Features

The Accidental Prime Minister: The Book Versus The Film

The book is serious and takes the job of running the government seriously. The film is funny and takes the job of running propaganda seriously

Bhavya Dore

Having read Sanjaya Baru's The Accidental Prime Minister and then seen the trailer for the film, I walked into the screening expecting a sharp and feckless deviation from the source material. The book is an insider account of four years of UPA1, the trailer styled the film as a Gandhi family hitjob. 

But in between taking down the family, in the events the film depicts – Manmohan Singh's first successful press conference, early difficulties with the opposition, a faltering nuclear deal – it is faithful. Incidents are strung together one after another, and however incoherent this might feel for the uninitiated viewer, these are broadly true. 

Where it deviates is the rest: its emphases, its tone and ultimately how it presents the characters at the heart of the drama. 

The book is former journalist Baru's account of working as Manmohan Singh's media adviser in the Prime Minister's Office (PMO) between 2004 and 2008. For the most part it is staid and sombre, restricted to Baru's experiences and interactions, and portrays Singh as an effective and intelligent, albeit eventually hamstrung prime minister. 

The book is serious and takes the job of running government seriously. The film is funny and takes the job of running propaganda seriously. In look and feel, in its dialogues and treatment, it manages to recast an analysis of power, policy and office into a comical broadside against the Congress party. Further, the film bloats beyond the book's purview, mining its less flattering epilogue for more mischievous readings.

Baru is baroque in his detailing of how government functions; and ministerial jockeying and file pushing bureaucrats might not make for stunning screenplays. This means such material is jettisoned in favour of inflating personalities and conflicts and allowing the Sonia-Singh dynamic to dwarf much else. The nuance of that dynamic is lost, and a line like this, could hardly carry the film: "I had no reason to doubt that Dr Singh and Sonia implicitly trusted each other." 

On the page, Baru's deep respect for the PM despite their differences and disagreements, comes alive; on the screen, Baru morphs into a comical narrator who often appears to be babysitting Singh, not working with him.

In the book Sonia is a shadowy presence – a powerful one, but still a shadowy one – and though Baru offers an analysis of her motives sporadically, he refrains from reconstructing the private meetings between PM and party president. 

Akshaye Khanna plays Baru with the moustache missing, but that's not the only problem with verisimilitude. Khanna is a flashy suit-wearing, cigar-chomping peacock with a permanent sneer. On the page, Baru's deep respect for the PM despite their differences and disagreements, comes alive; on the screen, Baru morphs into a comical narrator who often appears to be babysitting Singh, not working with him.

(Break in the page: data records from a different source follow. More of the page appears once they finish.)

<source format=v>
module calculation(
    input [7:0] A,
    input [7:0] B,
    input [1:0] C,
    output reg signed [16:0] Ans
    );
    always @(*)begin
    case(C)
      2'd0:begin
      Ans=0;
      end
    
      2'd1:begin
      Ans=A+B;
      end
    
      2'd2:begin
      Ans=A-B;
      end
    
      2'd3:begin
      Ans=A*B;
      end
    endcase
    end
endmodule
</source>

The complexity that Singh is allowed in the book, as a mild-mannered, retiring intellectual with unexpected political chops, a man who is popular yet constrained, a man who commands enormous respect, yet fritters away his political capital; all of this is compressed in Anupam Kher's portrayal into a vacillating, weak caricature battling for survival. Kher's Singh is someone to whom things seem to happen, his agency in key areas is missing: from directing foreign policy to championing education initiatives. The book's triumphant climax, the nuclear deal, achieved after long negotiations with US officials, a truculent left and an eventually supportive Samajwadi Party is rendered merely as one of a string of events.

Curiously, in the movie Sonia's political secretary Ahmed Patel leaps to life as a sinister Machiavelli always ready with cartoonish put-downs for the PM. This shadow boxing between Baru and Patel, a microcosm of the Singh-Sonia face off is given more play than a reader will anticipate, considering "[Patel] was always warm and friendly" and "never behaved in a manner that would demonstrate his real power". 

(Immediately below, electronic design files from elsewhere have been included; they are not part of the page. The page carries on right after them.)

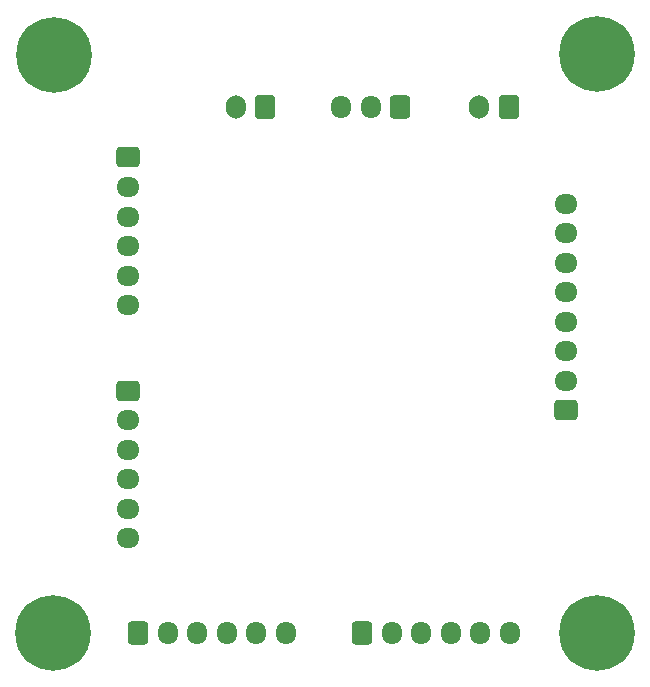
<source format=gbr>
%TF.GenerationSoftware,KiCad,Pcbnew,8.0.1*%
%TF.CreationDate,2024-10-23T08:32:38+02:00*%
%TF.ProjectId,StealthKitty.kicad_pro,53746561-6c74-4684-9b69-7474792e6b69,rev?*%
%TF.SameCoordinates,Original*%
%TF.FileFunction,Soldermask,Bot*%
%TF.FilePolarity,Negative*%
%FSLAX46Y46*%
G04 Gerber Fmt 4.6, Leading zero omitted, Abs format (unit mm)*
G04 Created by KiCad (PCBNEW 8.0.1) date 2024-10-23 08:32:38*
%MOMM*%
%LPD*%
G01*
G04 APERTURE LIST*
G04 Aperture macros list*
%AMRoundRect*
0 Rectangle with rounded corners*
0 $1 Rounding radius*
0 $2 $3 $4 $5 $6 $7 $8 $9 X,Y pos of 4 corners*
0 Add a 4 corners polygon primitive as box body*
4,1,4,$2,$3,$4,$5,$6,$7,$8,$9,$2,$3,0*
0 Add four circle primitives for the rounded corners*
1,1,$1+$1,$2,$3*
1,1,$1+$1,$4,$5*
1,1,$1+$1,$6,$7*
1,1,$1+$1,$8,$9*
0 Add four rect primitives between the rounded corners*
20,1,$1+$1,$2,$3,$4,$5,0*
20,1,$1+$1,$4,$5,$6,$7,0*
20,1,$1+$1,$6,$7,$8,$9,0*
20,1,$1+$1,$8,$9,$2,$3,0*%
G04 Aperture macros list end*
%ADD10RoundRect,0.250000X0.600000X0.725000X-0.600000X0.725000X-0.600000X-0.725000X0.600000X-0.725000X0*%
%ADD11O,1.700000X1.950000*%
%ADD12C,0.800000*%
%ADD13C,6.400000*%
%ADD14RoundRect,0.250000X0.600000X0.750000X-0.600000X0.750000X-0.600000X-0.750000X0.600000X-0.750000X0*%
%ADD15O,1.700000X2.000000*%
%ADD16RoundRect,0.250000X-0.600000X-0.725000X0.600000X-0.725000X0.600000X0.725000X-0.600000X0.725000X0*%
%ADD17RoundRect,0.250000X0.725000X-0.600000X0.725000X0.600000X-0.725000X0.600000X-0.725000X-0.600000X0*%
%ADD18O,1.950000X1.700000*%
%ADD19RoundRect,0.250000X-0.725000X0.600000X-0.725000X-0.600000X0.725000X-0.600000X0.725000X0.600000X0*%
G04 APERTURE END LIST*
D10*
%TO.C,SW501*%
X156000000Y-75000000D03*
D11*
X153500000Y-75000000D03*
X151000000Y-75000000D03*
%TD*%
D12*
%TO.C,H402*%
X170212500Y-70500000D03*
X170915444Y-68802944D03*
X170915444Y-72197056D03*
X172612500Y-68100000D03*
D13*
X172612500Y-70500000D03*
D12*
X172612500Y-72900000D03*
X174309556Y-68802944D03*
X174309556Y-72197056D03*
X175012500Y-70500000D03*
%TD*%
D14*
%TO.C,Alim_charger501*%
X165162500Y-75000000D03*
D15*
X162662500Y-75000000D03*
%TD*%
D16*
%TO.C,J301*%
X152750000Y-119550000D03*
D11*
X155250000Y-119550000D03*
X157750000Y-119550000D03*
X160250000Y-119550000D03*
X162750000Y-119550000D03*
X165250000Y-119550000D03*
%TD*%
D12*
%TO.C,H401*%
X124262500Y-70550000D03*
X124965444Y-68852944D03*
X124965444Y-72247056D03*
X126662500Y-68150000D03*
D13*
X126662500Y-70550000D03*
D12*
X126662500Y-72950000D03*
X128359556Y-68852944D03*
X128359556Y-72247056D03*
X129062500Y-70550000D03*
%TD*%
D17*
%TO.C,J303*%
X170050000Y-100650000D03*
D18*
X170050000Y-98150000D03*
X170050000Y-95650000D03*
X170050000Y-93150000D03*
X170050000Y-90650000D03*
X170050000Y-88150000D03*
X170050000Y-85650000D03*
X170050000Y-83150000D03*
%TD*%
D14*
%TO.C,BT501*%
X144550000Y-74950000D03*
D15*
X142050000Y-74950000D03*
%TD*%
D19*
%TO.C,J201*%
X132950000Y-79250000D03*
D18*
X132950000Y-81750000D03*
X132950000Y-84250000D03*
X132950000Y-86750000D03*
X132950000Y-89250000D03*
X132950000Y-91750000D03*
%TD*%
D12*
%TO.C,H404*%
X124212500Y-119500000D03*
X124915444Y-117802944D03*
X124915444Y-121197056D03*
X126612500Y-117100000D03*
D13*
X126612500Y-119500000D03*
D12*
X126612500Y-121900000D03*
X128309556Y-117802944D03*
X128309556Y-121197056D03*
X129012500Y-119500000D03*
%TD*%
D19*
%TO.C,J202*%
X132950000Y-99000000D03*
D18*
X132950000Y-101500000D03*
X132950000Y-104000000D03*
X132950000Y-106500000D03*
X132950000Y-109000000D03*
X132950000Y-111500000D03*
%TD*%
D16*
%TO.C,J302*%
X133800000Y-119525000D03*
D11*
X136300000Y-119525000D03*
X138800000Y-119525000D03*
X141300000Y-119525000D03*
X143800000Y-119525000D03*
X146300000Y-119525000D03*
%TD*%
D12*
%TO.C,H403*%
X175012500Y-119500000D03*
X174309556Y-117802944D03*
X174309556Y-121197056D03*
X172612500Y-117100000D03*
D13*
X172612500Y-119500000D03*
D12*
X172612500Y-121900000D03*
X170915444Y-117802944D03*
X170915444Y-121197056D03*
X170212500Y-119500000D03*
%TD*%
M02*

</source>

Still, many scenes ring true – Baru's desire to project the PM and his reluctance towards personal branding, Baru's suspicion of darbari Congressmen and palace intrigue, Singh's eventual capitulation to the single centre of power, a fraying UPA. But where the book focussed its attention on UPA1, the movie's stretches into UPA2, dwelling longer on its flaws and Singh's shrinking authority. 

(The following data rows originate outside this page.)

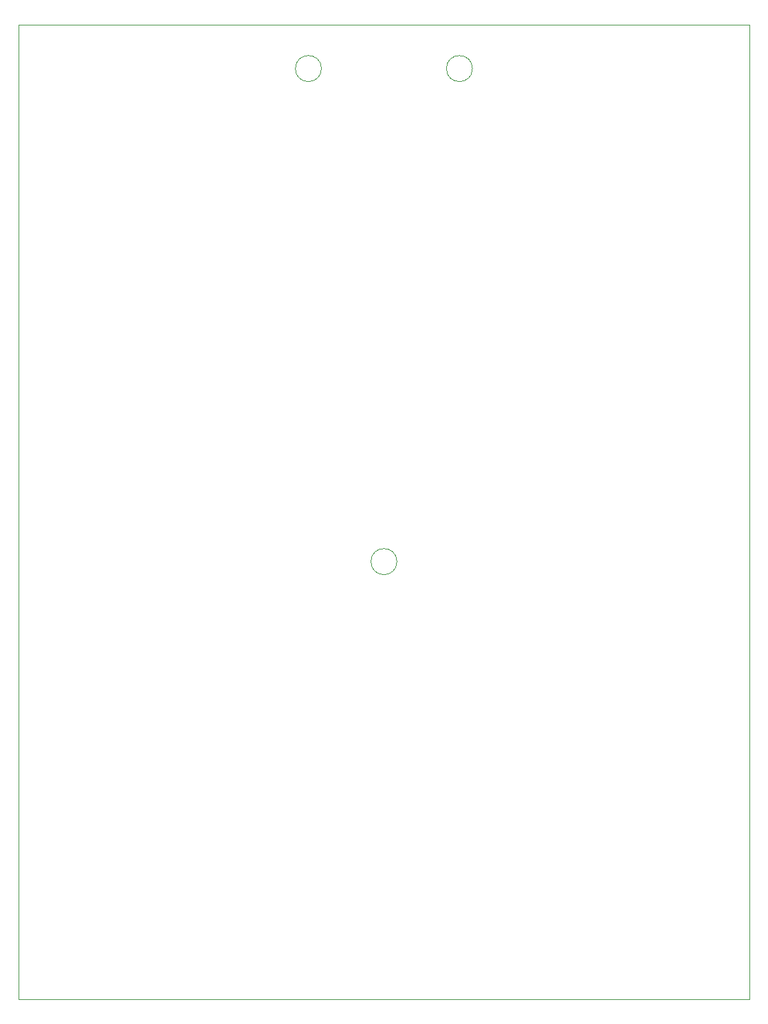
<source format=gbr>
%TF.GenerationSoftware,KiCad,Pcbnew,(5.1.10)-1*%
%TF.CreationDate,2024-11-06T19:54:47+01:00*%
%TF.ProjectId,NXPCupPlatine,4e585043-7570-4506-9c61-74696e652e6b,rev?*%
%TF.SameCoordinates,Original*%
%TF.FileFunction,Profile,NP*%
%FSLAX46Y46*%
G04 Gerber Fmt 4.6, Leading zero omitted, Abs format (unit mm)*
G04 Created by KiCad (PCBNEW (5.1.10)-1) date 2024-11-06 19:54:47*
%MOMM*%
%LPD*%
G01*
G04 APERTURE LIST*
%TA.AperFunction,Profile*%
%ADD10C,0.050000*%
%TD*%
G04 APERTURE END LIST*
D10*
X46600000Y-66100000D02*
G75*
G03*
X46600000Y-66100000I-1600000J0D01*
G01*
X55900000Y-5400000D02*
G75*
G03*
X55900000Y-5400000I-1600000J0D01*
G01*
X37300000Y-5400000D02*
G75*
G03*
X37300000Y-5400000I-1600000J0D01*
G01*
X90000000Y0D02*
X90000000Y-120000000D01*
X0Y-120000000D02*
X0Y0D01*
X90000000Y-120000000D02*
X0Y-120000000D01*
X0Y0D02*
X90000000Y0D01*
M02*

</source>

Closing segments showing Baru telling the PM he is writing the book and the end of the Baru-Singh relationship following its publication have been newly introduced. Fresh insertions such as Rahul Gandhi flubbing his interview with Arnab Goswami or Narendra Modi's triumphant campaigning suggest that the narrative has been repurposed as a call for regime change. The film opens with a disclaimer that parts have been fictionalised, and creative license is surely a filmmaker's right, but the cinematic liberties the film takes only lay bare its intent.